- _To do_: Please return the passage of the HDInsight Terraform module page below, starting at "Minimal, runnable configuration" and ending at "Gen2 storage account.", copied word for word.

- _Document passage_:
*** Begin section ***

Quick take — A reusable azurerm ~> 4.0 Terraform module for Azure HDInsight Spark: head/worker/zookeeper node sizing, ADLS Gen2 storage, VNet injection, schedule and load-based autoscale, and gateway auth. New here? Jump to the Quickstart below to deploy it in minutes; read on for how it works and when to reach for it.
Quickstart (copy-paste)
Minimal, runnable configuration — drop this in a .tf file and fill in the "..." placeholders (each required input is commented):
provider "azurerm" {
features {}
}
module "hdinsight" {
source = "git::https://dev.azure.com/teknohut/kloudvin/_git/terraform-modules//terraform-module-azure-hdinsight?ref=v1.0.0"
cluster_name = "..." # Globally-unique cluster name; becomes `<name>.azurehdin…
resource_group_name = "..." # Resource group for the cluster.
location = "..." # Azure region, e.g. `centralindia`.
gateway_password = "..." # Gateway admin password (≥10 chars); source from Key Vau…
ssh_public_key = "..." # OpenSSH public key for node SSH access.
storage_account_id = "..." # Resource ID of the ADLS Gen2 storage account.
storage_filesystem_id = "..." # Resource ID of the ADLS Gen2 filesystem (default FS).
storage_managed_identity_id = "..." # UAMI with Storage Blob Data Owner on the filesystem.
}
Then terraform init && terraform apply. Every other input has a sensible default — see Inputs below to override behaviour.

*** End section ***

Point-tracking data:
*** Begin section ***

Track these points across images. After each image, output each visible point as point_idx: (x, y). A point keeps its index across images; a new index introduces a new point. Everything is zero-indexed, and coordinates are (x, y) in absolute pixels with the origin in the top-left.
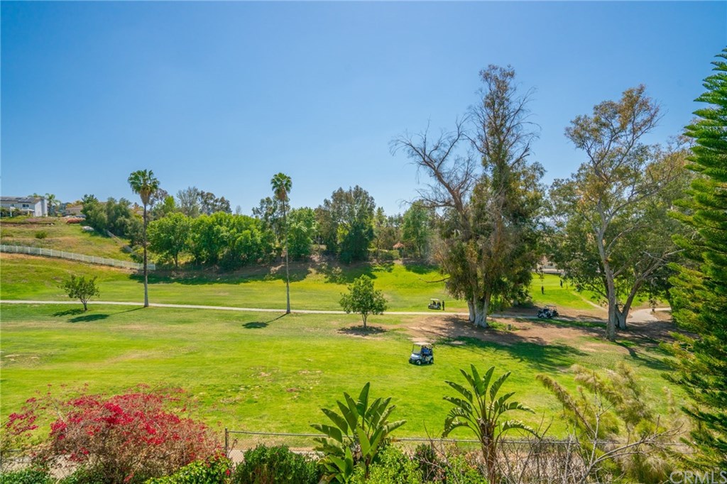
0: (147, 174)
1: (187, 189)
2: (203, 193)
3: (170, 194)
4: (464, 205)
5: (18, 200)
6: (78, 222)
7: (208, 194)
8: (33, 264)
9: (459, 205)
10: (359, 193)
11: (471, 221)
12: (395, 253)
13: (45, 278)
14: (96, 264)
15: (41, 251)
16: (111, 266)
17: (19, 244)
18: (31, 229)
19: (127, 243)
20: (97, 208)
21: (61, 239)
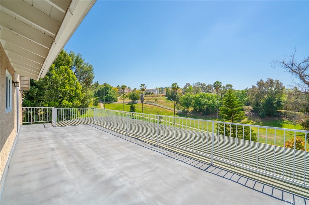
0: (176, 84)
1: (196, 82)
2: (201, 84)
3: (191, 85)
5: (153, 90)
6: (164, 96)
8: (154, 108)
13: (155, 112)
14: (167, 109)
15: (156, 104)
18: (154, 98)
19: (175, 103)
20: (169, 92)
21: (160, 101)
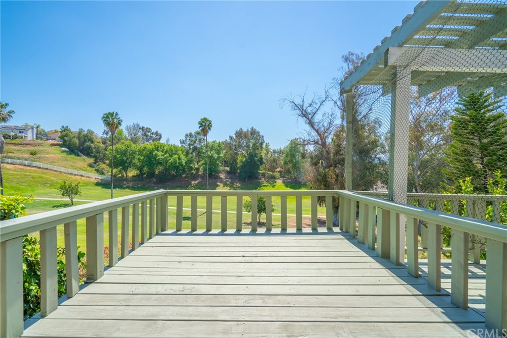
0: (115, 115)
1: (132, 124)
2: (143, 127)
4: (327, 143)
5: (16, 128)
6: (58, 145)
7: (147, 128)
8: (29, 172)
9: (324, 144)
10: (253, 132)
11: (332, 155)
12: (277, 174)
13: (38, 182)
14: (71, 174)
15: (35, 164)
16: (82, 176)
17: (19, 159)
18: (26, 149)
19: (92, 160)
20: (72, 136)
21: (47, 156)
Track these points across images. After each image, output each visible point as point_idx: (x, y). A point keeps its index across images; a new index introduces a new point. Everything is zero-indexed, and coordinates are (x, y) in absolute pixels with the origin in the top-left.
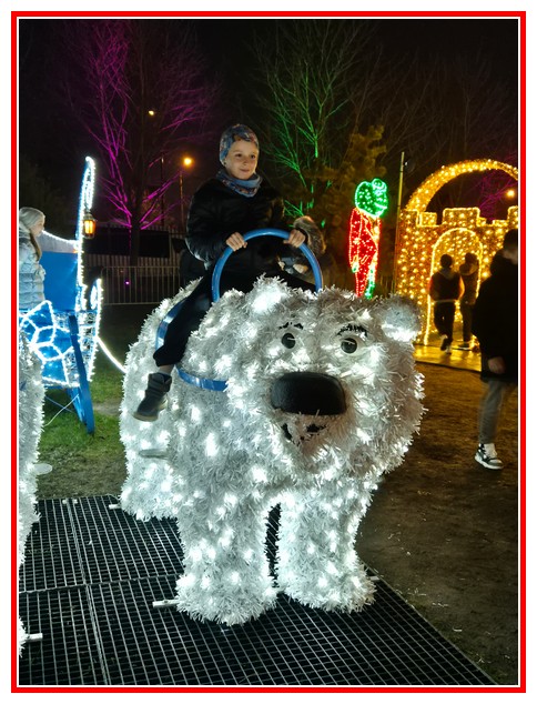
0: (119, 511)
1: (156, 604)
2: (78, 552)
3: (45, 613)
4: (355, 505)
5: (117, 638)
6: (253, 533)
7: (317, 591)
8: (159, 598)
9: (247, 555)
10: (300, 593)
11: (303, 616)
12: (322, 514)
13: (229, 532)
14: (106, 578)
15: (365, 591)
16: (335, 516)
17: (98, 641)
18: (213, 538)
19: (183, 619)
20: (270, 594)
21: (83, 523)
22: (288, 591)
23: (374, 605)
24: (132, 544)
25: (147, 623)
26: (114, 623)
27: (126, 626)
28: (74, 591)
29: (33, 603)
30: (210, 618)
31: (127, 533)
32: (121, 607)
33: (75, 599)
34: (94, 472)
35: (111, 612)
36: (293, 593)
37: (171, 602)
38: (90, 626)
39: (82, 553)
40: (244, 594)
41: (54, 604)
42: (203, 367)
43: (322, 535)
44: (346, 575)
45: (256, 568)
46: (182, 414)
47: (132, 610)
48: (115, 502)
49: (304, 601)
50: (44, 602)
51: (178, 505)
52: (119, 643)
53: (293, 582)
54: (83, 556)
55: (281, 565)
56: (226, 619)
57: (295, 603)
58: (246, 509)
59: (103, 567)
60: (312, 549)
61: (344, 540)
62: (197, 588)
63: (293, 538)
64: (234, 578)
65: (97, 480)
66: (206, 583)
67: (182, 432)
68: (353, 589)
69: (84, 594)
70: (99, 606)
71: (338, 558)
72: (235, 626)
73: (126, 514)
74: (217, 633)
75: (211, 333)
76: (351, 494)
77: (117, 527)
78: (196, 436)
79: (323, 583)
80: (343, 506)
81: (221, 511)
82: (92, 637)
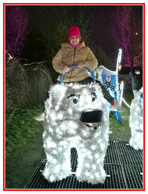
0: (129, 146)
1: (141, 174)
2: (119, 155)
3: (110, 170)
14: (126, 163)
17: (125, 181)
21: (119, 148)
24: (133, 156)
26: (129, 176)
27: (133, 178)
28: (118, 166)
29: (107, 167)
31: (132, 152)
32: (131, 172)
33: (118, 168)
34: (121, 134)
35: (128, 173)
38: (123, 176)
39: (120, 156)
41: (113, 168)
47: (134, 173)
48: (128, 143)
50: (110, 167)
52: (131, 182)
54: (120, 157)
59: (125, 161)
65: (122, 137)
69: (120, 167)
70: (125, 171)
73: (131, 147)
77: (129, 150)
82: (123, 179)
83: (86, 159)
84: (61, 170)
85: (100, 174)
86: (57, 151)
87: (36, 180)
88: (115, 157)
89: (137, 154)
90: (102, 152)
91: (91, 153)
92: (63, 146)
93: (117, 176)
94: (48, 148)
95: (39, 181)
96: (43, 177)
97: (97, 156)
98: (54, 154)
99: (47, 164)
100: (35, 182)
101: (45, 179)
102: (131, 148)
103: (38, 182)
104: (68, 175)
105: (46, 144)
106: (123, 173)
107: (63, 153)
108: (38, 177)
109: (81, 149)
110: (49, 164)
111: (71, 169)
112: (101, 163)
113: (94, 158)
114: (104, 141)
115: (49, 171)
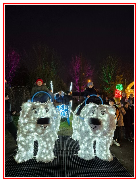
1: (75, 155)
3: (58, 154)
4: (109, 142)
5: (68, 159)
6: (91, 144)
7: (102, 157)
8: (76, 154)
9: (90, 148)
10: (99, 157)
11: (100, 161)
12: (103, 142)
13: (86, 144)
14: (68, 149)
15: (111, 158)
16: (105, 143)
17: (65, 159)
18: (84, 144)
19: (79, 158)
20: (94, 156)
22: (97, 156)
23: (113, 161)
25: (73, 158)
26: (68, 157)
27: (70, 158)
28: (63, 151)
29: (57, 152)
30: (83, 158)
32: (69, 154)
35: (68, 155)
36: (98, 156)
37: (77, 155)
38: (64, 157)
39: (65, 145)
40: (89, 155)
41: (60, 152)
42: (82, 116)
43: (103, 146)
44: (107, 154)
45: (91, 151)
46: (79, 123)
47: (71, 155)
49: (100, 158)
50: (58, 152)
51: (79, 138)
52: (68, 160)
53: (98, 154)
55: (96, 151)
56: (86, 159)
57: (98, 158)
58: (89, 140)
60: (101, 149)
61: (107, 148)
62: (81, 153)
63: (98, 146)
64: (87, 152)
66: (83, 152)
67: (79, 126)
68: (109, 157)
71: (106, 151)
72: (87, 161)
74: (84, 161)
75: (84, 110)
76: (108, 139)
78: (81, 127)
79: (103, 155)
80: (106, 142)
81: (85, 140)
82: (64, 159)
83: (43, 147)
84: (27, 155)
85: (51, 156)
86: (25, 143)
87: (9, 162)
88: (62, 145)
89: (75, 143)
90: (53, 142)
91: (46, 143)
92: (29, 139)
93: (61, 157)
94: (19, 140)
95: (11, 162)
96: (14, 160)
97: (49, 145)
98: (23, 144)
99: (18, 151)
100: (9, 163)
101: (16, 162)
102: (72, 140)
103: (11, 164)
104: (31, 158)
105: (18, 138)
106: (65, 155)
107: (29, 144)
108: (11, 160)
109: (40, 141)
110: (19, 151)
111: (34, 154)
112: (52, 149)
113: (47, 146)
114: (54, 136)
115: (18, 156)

*** End section ***

- _Your solution_:
Minimal, runnable configuration — drop this in a .tf file and fill in the "..." placeholders (each required input is commented):
provider "azurerm" {
features {}
}
module "hdinsight" {
source = "git::https://dev.azure.com/teknohut/kloudvin/_git/terraform-modules//terraform-module-azure-hdinsight?ref=v1.0.0"
cluster_name = "..." # Globally-unique cluster name; becomes `<name>.azurehdin…
resource_group_name = "..." # Resource group for the cluster.
location = "..." # Azure region, e.g. `centralindia`.
gateway_password = "..." # Gateway admin password (≥10 chars); source from Key Vau…
ssh_public_key = "..." # OpenSSH public key for node SSH access.
storage_account_id = "..." # Resource ID of the ADLS Gen2 storage account.